= World Archery 3D Championships =

Series of international sports competitions

The World Archery 3D Championships, an international competitions in 3D Archery take place every two years and are organized by World Archery. Archers compete in four bow divisions: Barebow, Compound bow, Longbow, Traditional bow, plus team events (consisting of four archers, one from each division) and mixed teams (female and male from each division).

Written task
Decide whether each statement below agrees with the text about the World Archery 3D Championships. Answer yes or no for each, and quote the words of the text that decide it. (a) The championships are held every year. (b) A team event is made up of four archers, one from each bow division. (c) World Archery organizes the championships.

Dataset entries
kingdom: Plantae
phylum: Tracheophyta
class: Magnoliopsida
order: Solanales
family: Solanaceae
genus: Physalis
--
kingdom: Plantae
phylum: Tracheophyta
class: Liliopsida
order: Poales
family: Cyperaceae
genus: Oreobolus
--
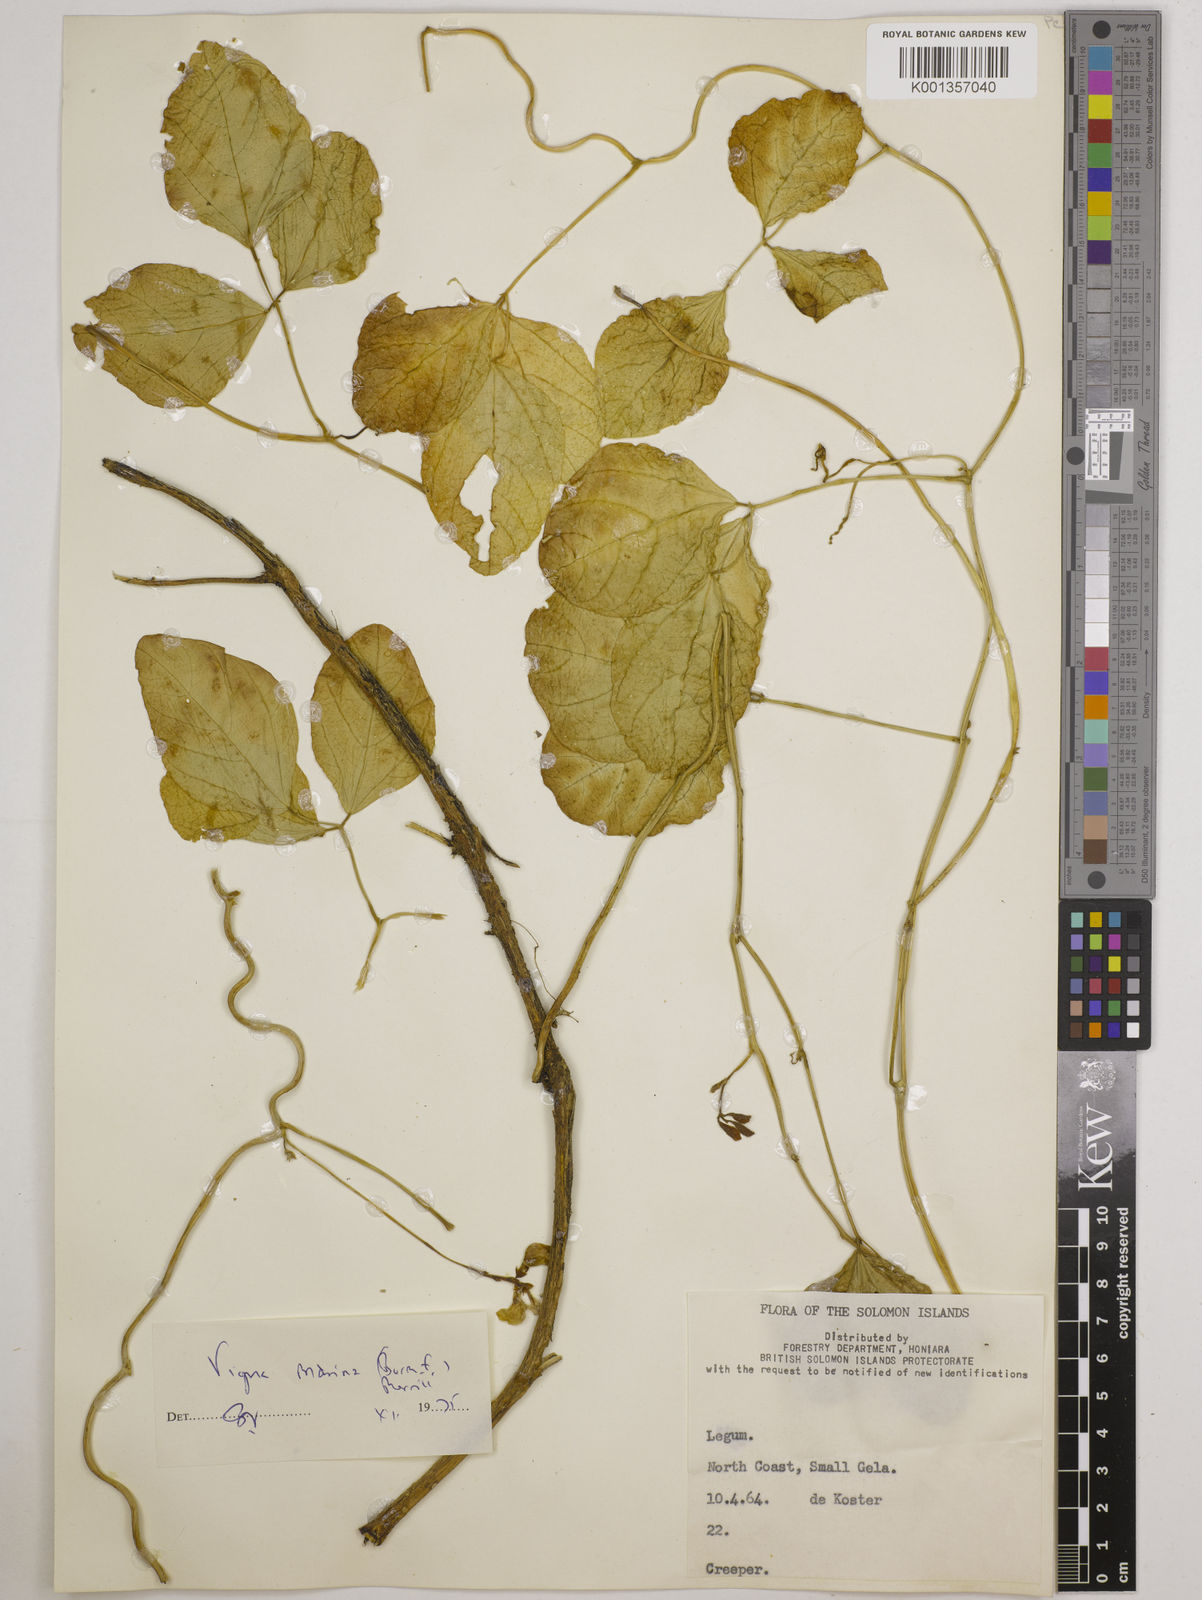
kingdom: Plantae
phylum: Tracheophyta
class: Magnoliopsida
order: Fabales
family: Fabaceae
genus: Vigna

Answer in full
(a) No: "take place every two years"
(b) Yes: "consisting of four archers, one from each division"
(c) Yes: "are organized by World Archery"